» **EXERCISE**
Leaving the pictures aside, return all of the data below exactly.

» **RAW DATA**
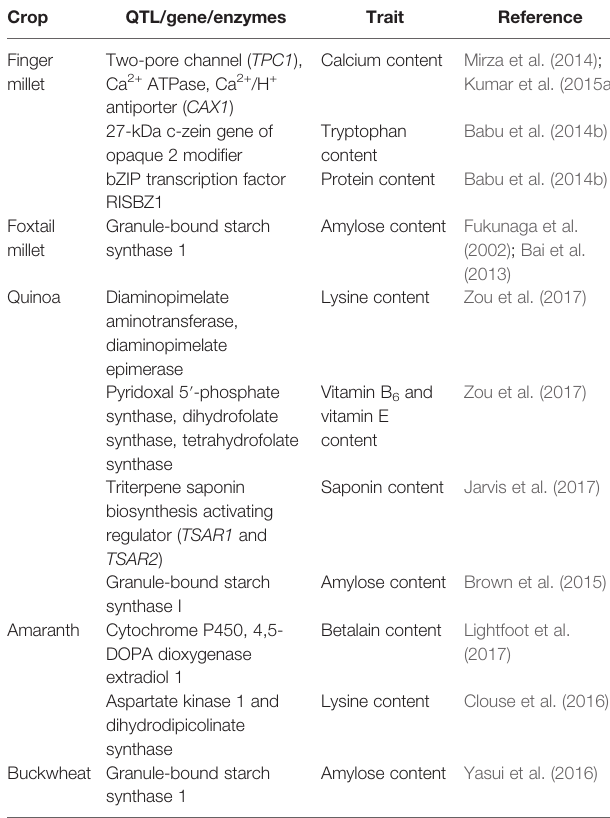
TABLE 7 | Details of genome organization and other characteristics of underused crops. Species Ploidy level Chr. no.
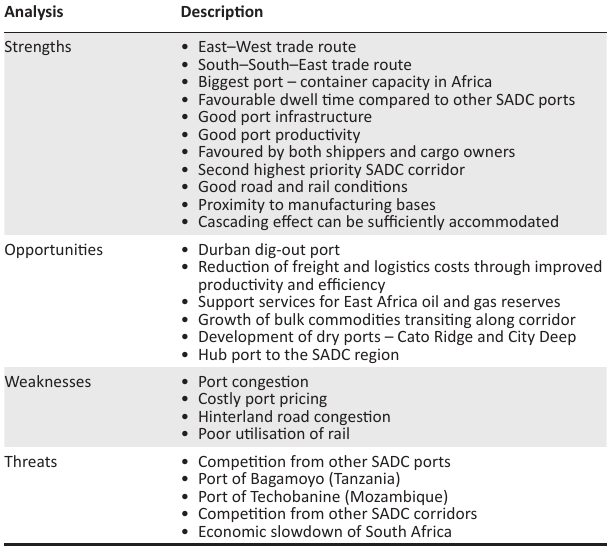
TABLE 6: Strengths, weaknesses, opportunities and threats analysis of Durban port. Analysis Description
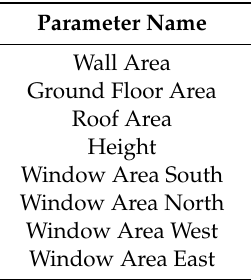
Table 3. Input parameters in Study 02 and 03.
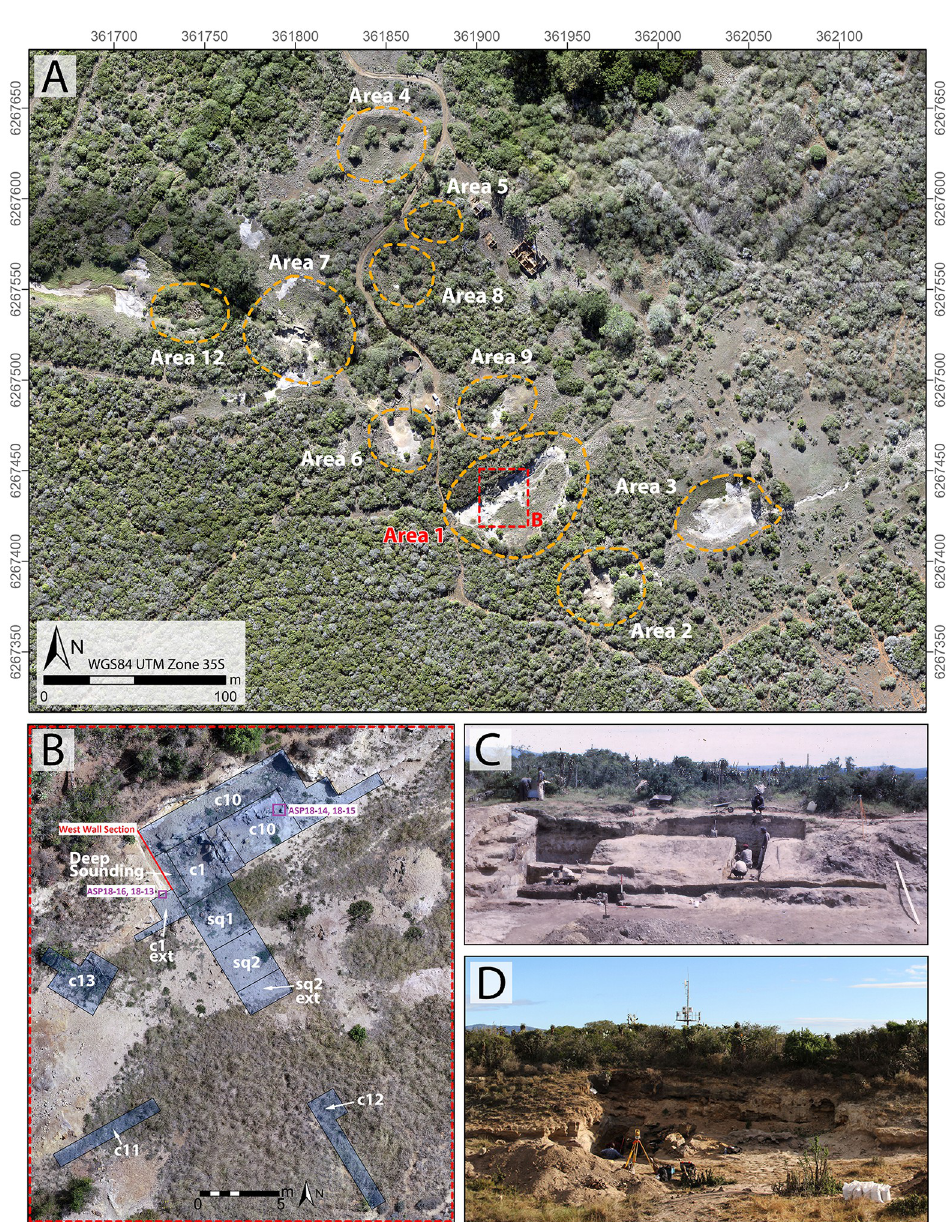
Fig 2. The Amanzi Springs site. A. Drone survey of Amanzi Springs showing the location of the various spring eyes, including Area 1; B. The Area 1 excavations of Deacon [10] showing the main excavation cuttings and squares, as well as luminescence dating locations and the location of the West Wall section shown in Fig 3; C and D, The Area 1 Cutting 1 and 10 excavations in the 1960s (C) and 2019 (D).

» **OUTPUT BELOW**
TABLE 7 | Details of genome organization and other characteristics of underused crops. Species Ploidy level Chr. no.
TABLE 6: Strengths, weaknesses, opportunities and threats analysis of Durban port. Analysis Description
Table 3. Input parameters in Study 02 and 03.
Fig 2. The Amanzi Springs site. A. Drone survey of Amanzi Springs showing the location of the various spring eyes, including Area 1; B. The Area 1 excavations of Deacon [10] showing the main excavation cuttings and squares, as well as luminescence dating locations and the location of the West Wall section shown in Fig 3; C and D, The Area 1 Cutting 1 and 10 excavations in the 1960s (C) and 2019 (D).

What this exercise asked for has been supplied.